What penalties companies will get?
Under Resolution No. 57 of 2024, companies that violate these UAE Telemarketing Rules will face different types of penalties. These can include giving out warnings, charging fines, suspending or canceling business licenses, removing the company from the commercial register, or cutting off their communication services. The specific penalty depends on how serious the violation is and whether it has happened more than once.
If the offense is repeated or more severe, the penalties will be stricter. These rules aim to make sure that businesses comply with the guidelines and protect consumers from being harmed by improper telemarketing activities.
If a company does not get approval from the proper authority before starting telemarketing activities, they may face an administrative fine of AED 75,000 for the first offense, AED 100,000 for a second offense, and AED 150,000 for a third offense.
Additionally, if the company fails to provide proper training to its telemarketers.
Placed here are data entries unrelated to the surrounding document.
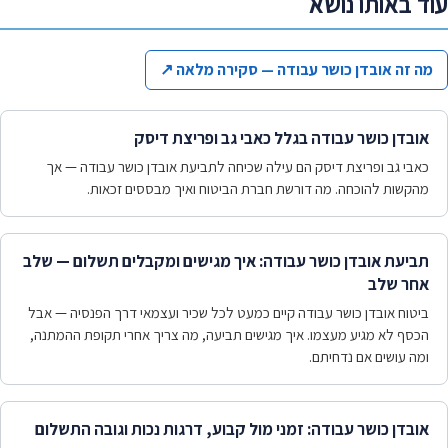
עוד באותו נושא
מה זה אובדן כושר עבודה — סקירה מלאה
↗
אובדן כושר עבודה בגלל כאבי גב ופריצת דיסק
כאבי גב ופריצת דיסק הם עילה שכיחה לתביעת אובדן כושר עבודה — אך
מהקשות להוכחה. מה דורשת חברת הביטוח ואיך מבססים זכאות.
תביעת אובדן כושר עבודה: איך מגישים ומקבלים תשלום — שלב
אחר שלב
ביטוח אובדן כושר עבודה קיים כמעט לכל שכיר ועצמאי דרך הפנסיה — אבל
הכסף לא מגיע מעצמו. איך מגישים תביעה, מה צריך אחרי תקופת ההמתנה,
ומה עושים אם נדחיתם.
אובדן כושר עבודה: זמני מול קבוע, דרגות נכות וגובה התשלום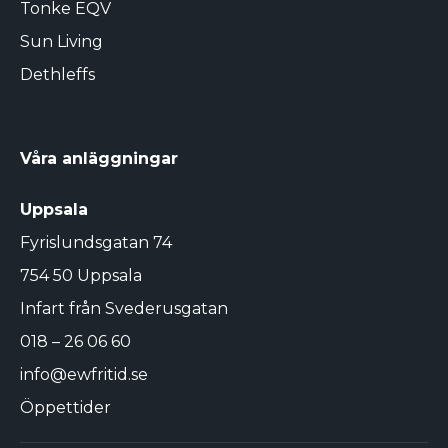
Tonke EQV
Sun Living
Dethleffs
Våra anläggningar
Uppsala
Fyrislundsgatan 74
754 50 Uppsala
Infart från Svederusgatan
018 – 26 06 60
info@ewfritid.se
Öppettider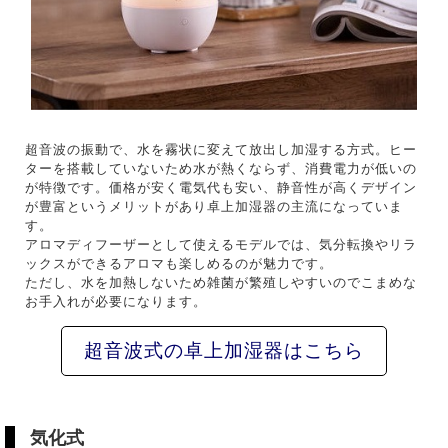
超音波の振動で、水を霧状に変えて放出し加湿する方式。ヒー
ターを搭載していないため水が熱くならず、消費電力が低いの
が特徴です。価格が安く電気代も安い、静音性が高くデザイン
が豊富というメリットがあり卓上加湿器の主流になっていま
す。
アロマディフーザーとして使えるモデルでは、気分転換やリラ
ックスができるアロマも楽しめるのが魅力です。
ただし、水を加熱しないため雑菌が繁殖しやすいのでこまめな
お手入れが必要になります。
超音波式の卓上加湿器はこちら
気化式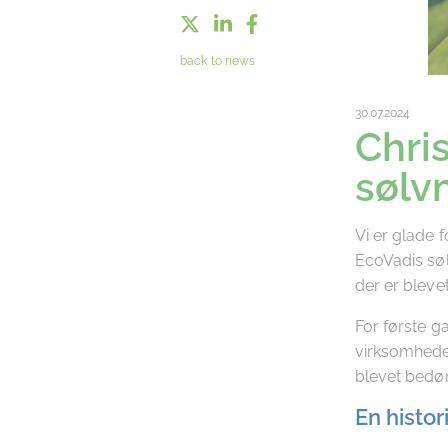
back to news
30.07.2024
Chri
sølv
Vi er glade 
EcoVadis søl
der er bleve
For første g
virksomheder
blevet bedø
En histo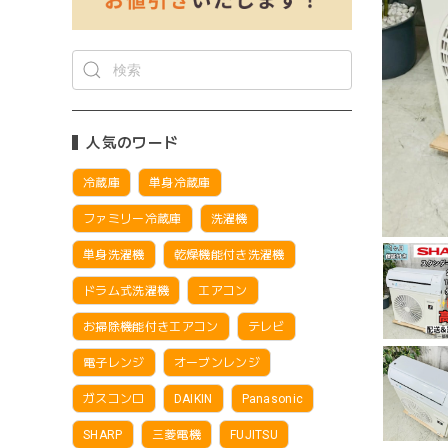
人気のワード
冷蔵庫
単身冷蔵庫
ファミリー冷蔵庫
洗濯機
単身洗濯機
乾燥機能付き洗濯機
ドラム式洗濯機
エアコン
お掃除機能付きエアコン
テレビ
電子レンジ
オーブンレンジ
ガスコンロ
DAIKIN
Panasonic
SHARP
三菱電機
FUJITSU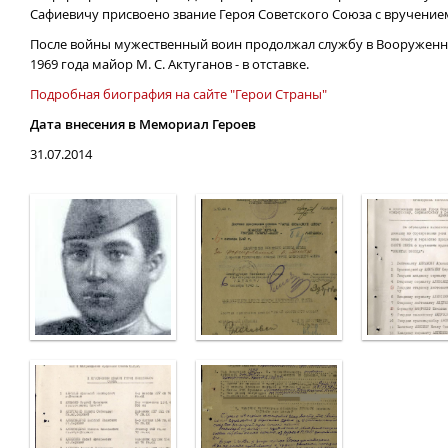
Сафиевичу присвоено звание Героя Советского Союза с вручением
После войны мужественный воин продолжал службу в Вооруженных
1969 года майор М. С. Актуганов - в отставке.
Подробная биография на сайте "Герои Страны"
Дата внесения в Мемориал Героев
31.07.2014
They could be fined AED 10,000 for the first violation. AED 25,000 for the second, and AED 50,000 for the third. These fines are meant to ensure that businesses follow the necessary rules and provide adequate training to their marketing teams.
Conclusion
The new regulations were announced on June 28, 2024, and started on August 27, 2024. This means that businesses and individuals involved in telemarketing need to check their practices and policies to make sure they follow these new rules. It’s crucial to adjust to these new rules to prevent any potential fines or legal problems.